April showers will not only bring the green, but help to save it, too.

April showers will not only bring the green, but help to save it, too.

For the first time, Grove City will offer a workshop to teach the public the benefits of using rain barrels during the rainy season.

The workshop will be taught by owners of Rain Brothers, a Columbus-based rain harvesting equipment company.

Based on their research, Columbus residents could save between $50 and $70 per month on their water bill in the rainy season with proper rain harvesting systems.

Jonathan Meier, a Rain Brother, said rain barrel users can save about $25 in treated water costs for every rainfall.

"It does add up quickly," he said.

Meier said about 560 gallons of water washes off an average-sized roof of 1,000 square feet for every inch of rain.

The workshop is from 9-11 a.m. on Saturday, April 10 at the Evans Center, 4330 Dudley Ave.

Participants will learn the importance of water conservation, the benefits of rain barrels and how rain barrels are made and installed, said Linda Rosine, Grove City's environmental specialist.

The workshop fee includes a rain barrel ready to be installed. The cost is $30 for residents, and $35 for others.

Rosine said she had reserved 30 slots for the workshop and added nine more when the event became popular.

"If we get a huge response, ... maybe we'll have to do a second (workshop) later in the year," she said.

She said rain barrels collect rain water that otherwise would be lost to runoff, and help conserve water, especially during drought conditions.

Rosine said untreated water is great for indoor plants, birdbaths, the garden or lawn.

She said the city also wants to increase awareness and relieve stress on its storm sewer system.

Meier said storm sewer systems in Columbus were built decades ago.
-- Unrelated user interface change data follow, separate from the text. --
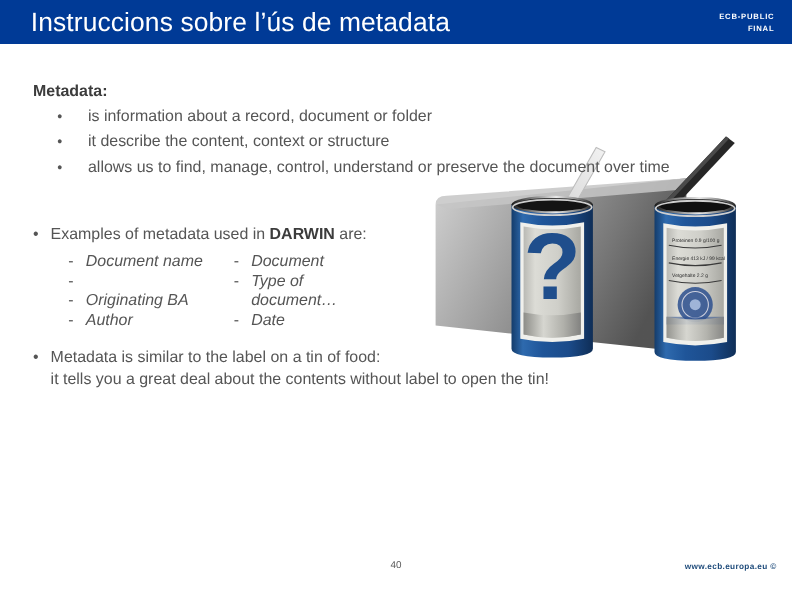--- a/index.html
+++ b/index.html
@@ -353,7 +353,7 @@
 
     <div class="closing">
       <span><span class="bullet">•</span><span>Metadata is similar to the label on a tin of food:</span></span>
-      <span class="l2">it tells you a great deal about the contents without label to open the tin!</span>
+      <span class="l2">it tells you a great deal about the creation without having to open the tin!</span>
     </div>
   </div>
Since then, the amount of impervious surfaces -- such as asphalt, which won't absorb water -- has increased, keeping more water above ground. That sends more water into the storm sewer system and into the streets. The water can carry oils and other chemicals into rivers or streams.

"It's certainly an issue here in Columbus," Meier said. "I imagine it's the same in Grove City."

He said Columbus officials subsidize monthly rain-gathering workshops in the summer.

Rain water has another advantage.

"It's clear that plants respond better to rain water," Meier said. "The plants just perk right up."